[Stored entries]
──────────────────────────────
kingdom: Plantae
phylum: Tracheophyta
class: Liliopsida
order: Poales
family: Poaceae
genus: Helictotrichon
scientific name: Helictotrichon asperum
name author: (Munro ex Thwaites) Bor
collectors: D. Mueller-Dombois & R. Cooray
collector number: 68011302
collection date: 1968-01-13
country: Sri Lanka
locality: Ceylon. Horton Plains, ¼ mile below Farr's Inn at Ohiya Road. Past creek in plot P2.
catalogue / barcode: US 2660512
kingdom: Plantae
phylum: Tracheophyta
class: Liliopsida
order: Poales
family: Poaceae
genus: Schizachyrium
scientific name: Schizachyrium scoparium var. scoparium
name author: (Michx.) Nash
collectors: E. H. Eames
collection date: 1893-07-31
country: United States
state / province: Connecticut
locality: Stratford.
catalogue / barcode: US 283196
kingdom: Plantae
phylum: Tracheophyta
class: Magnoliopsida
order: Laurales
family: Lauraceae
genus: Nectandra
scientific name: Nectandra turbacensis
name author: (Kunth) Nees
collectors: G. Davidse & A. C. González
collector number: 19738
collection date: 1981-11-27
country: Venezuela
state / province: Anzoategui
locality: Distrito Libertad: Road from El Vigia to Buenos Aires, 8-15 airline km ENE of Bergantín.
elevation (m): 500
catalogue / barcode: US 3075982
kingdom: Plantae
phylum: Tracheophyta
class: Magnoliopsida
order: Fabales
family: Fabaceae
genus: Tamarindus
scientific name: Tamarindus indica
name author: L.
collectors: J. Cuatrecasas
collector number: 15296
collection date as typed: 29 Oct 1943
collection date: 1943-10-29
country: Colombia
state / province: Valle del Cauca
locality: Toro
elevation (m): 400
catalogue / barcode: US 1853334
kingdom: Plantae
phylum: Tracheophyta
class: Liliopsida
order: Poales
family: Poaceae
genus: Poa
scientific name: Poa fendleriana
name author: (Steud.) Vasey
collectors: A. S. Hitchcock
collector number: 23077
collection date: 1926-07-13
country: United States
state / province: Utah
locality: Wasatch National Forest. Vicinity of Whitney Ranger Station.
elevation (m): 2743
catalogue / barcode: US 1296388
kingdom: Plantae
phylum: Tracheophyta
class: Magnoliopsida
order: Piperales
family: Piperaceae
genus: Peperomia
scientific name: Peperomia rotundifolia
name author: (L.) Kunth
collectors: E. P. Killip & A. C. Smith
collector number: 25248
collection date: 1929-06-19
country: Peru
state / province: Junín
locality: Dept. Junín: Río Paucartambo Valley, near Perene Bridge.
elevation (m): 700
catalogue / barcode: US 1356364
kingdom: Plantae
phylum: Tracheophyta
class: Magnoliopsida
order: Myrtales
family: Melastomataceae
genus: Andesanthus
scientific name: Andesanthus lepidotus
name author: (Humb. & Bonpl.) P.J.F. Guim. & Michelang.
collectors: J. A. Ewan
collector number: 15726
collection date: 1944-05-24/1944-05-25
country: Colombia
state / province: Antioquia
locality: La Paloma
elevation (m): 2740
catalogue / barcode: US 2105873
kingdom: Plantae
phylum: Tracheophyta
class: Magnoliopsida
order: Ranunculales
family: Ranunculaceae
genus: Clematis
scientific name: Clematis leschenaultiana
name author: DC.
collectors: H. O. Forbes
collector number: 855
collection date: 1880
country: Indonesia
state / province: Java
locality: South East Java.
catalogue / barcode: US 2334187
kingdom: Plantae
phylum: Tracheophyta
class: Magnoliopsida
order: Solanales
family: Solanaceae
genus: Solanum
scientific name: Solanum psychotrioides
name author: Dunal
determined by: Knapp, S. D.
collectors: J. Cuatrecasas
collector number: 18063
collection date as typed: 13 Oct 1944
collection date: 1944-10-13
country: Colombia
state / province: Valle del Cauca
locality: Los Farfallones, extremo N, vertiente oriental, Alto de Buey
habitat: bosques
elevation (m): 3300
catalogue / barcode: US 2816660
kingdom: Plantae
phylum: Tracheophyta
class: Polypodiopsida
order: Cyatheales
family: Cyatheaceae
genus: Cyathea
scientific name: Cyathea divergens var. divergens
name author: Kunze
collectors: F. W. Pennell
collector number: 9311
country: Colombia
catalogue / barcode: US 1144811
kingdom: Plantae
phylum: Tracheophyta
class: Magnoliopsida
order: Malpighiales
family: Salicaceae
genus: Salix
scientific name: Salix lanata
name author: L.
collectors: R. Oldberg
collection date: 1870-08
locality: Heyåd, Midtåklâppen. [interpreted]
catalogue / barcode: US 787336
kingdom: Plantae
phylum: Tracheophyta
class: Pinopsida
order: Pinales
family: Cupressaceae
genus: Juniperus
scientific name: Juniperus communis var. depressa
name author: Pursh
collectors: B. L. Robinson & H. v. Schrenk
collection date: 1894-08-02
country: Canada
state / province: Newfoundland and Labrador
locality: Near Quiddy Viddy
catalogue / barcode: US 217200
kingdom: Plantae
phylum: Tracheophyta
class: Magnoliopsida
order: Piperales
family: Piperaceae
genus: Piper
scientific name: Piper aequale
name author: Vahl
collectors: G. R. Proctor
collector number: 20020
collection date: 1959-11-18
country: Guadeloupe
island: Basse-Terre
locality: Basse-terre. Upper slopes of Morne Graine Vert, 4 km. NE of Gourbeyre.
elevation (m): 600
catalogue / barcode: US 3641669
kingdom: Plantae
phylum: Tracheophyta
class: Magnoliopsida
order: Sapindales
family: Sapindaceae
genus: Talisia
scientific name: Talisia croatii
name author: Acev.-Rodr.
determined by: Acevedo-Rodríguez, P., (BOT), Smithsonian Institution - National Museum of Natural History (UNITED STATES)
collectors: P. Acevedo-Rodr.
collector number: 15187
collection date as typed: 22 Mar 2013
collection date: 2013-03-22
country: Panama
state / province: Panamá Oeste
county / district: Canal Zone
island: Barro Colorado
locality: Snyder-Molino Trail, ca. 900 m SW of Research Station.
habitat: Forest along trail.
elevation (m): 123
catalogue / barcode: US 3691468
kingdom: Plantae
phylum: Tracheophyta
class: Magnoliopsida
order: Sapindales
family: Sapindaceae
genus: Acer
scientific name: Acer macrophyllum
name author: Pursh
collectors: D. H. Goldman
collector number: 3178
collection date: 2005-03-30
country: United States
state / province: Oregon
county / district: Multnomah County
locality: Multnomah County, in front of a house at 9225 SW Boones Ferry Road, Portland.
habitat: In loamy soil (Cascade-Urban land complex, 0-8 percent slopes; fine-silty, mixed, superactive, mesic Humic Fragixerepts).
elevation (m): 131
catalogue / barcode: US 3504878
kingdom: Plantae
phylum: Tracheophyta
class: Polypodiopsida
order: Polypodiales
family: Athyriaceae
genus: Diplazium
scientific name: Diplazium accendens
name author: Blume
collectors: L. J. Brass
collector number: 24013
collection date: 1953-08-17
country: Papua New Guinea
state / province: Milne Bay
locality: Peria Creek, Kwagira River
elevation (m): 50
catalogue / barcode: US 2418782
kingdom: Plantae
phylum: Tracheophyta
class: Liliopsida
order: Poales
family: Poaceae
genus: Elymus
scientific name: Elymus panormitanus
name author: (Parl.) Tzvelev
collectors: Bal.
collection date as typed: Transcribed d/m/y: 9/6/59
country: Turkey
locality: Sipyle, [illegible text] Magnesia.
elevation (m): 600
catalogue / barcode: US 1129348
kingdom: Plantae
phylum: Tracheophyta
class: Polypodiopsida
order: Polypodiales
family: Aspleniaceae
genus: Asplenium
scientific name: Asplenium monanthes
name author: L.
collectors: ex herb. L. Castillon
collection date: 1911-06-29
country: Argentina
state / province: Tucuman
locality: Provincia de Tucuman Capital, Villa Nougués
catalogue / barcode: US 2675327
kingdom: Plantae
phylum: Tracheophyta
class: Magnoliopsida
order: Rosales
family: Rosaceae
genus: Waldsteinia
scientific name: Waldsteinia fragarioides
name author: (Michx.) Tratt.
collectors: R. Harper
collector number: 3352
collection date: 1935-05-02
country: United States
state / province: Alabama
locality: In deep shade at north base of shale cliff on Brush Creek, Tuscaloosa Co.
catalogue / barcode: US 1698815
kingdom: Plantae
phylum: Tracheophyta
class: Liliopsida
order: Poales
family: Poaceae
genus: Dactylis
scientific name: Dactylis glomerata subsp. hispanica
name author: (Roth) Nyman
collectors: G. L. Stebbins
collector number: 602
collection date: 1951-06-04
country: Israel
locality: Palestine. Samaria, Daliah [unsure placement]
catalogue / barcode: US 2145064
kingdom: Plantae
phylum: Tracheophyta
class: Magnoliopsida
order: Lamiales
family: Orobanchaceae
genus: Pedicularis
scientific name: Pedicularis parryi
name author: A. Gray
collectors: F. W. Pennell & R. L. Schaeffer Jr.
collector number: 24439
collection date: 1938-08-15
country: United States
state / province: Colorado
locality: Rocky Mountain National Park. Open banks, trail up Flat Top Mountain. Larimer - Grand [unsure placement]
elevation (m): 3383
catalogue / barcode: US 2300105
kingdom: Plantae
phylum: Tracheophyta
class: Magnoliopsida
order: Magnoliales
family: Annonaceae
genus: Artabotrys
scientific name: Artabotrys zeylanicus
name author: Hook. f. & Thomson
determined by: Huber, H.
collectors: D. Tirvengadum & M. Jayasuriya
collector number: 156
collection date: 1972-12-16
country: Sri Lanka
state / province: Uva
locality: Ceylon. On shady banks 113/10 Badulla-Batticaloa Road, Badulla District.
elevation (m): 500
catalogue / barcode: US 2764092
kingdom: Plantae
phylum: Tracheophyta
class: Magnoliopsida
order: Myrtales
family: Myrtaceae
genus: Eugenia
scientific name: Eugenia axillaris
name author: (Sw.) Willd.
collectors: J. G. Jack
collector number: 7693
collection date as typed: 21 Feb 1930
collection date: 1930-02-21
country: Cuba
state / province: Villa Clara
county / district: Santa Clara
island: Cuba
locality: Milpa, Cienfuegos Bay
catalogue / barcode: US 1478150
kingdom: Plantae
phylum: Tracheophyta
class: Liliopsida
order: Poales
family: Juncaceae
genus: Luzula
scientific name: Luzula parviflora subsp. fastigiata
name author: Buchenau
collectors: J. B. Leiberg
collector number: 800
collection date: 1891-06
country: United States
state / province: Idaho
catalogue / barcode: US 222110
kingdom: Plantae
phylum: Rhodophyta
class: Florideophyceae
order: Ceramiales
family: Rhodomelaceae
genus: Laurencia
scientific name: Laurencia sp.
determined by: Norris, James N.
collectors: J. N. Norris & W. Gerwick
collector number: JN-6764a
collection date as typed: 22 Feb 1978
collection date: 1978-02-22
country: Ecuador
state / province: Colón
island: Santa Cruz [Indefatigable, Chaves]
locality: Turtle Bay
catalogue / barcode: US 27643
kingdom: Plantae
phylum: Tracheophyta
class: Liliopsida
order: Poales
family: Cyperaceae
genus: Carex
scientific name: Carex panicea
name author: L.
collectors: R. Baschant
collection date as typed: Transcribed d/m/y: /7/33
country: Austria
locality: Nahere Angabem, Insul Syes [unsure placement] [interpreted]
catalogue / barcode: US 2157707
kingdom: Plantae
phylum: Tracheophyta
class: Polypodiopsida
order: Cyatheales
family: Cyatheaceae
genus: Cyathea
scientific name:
──────────────────────────────
## TASK OBJECTIVE
Starting at the line that has "family: Fabaceae" and ending after the line that has "scientific name: Poa fendleriana", write out those lines again with "collector number" changed to "collection number" and nothing else altered.

## RESULT OF THE TASK
family: Fabaceae
genus: Tamarindus
scientific name: Tamarindus indica
name author: L.
collectors: J. Cuatrecasas
collection number: 15296
collection date as typed: 29 Oct 1943
collection date: 1943-10-29
country: Colombia
state / province: Valle del Cauca
locality: Toro
elevation (m): 400
catalogue / barcode: US 1853334
kingdom: Plantae
phylum: Tracheophyta
class: Liliopsida
order: Poales
family: Poaceae
genus: Poa
scientific name: Poa fendleriana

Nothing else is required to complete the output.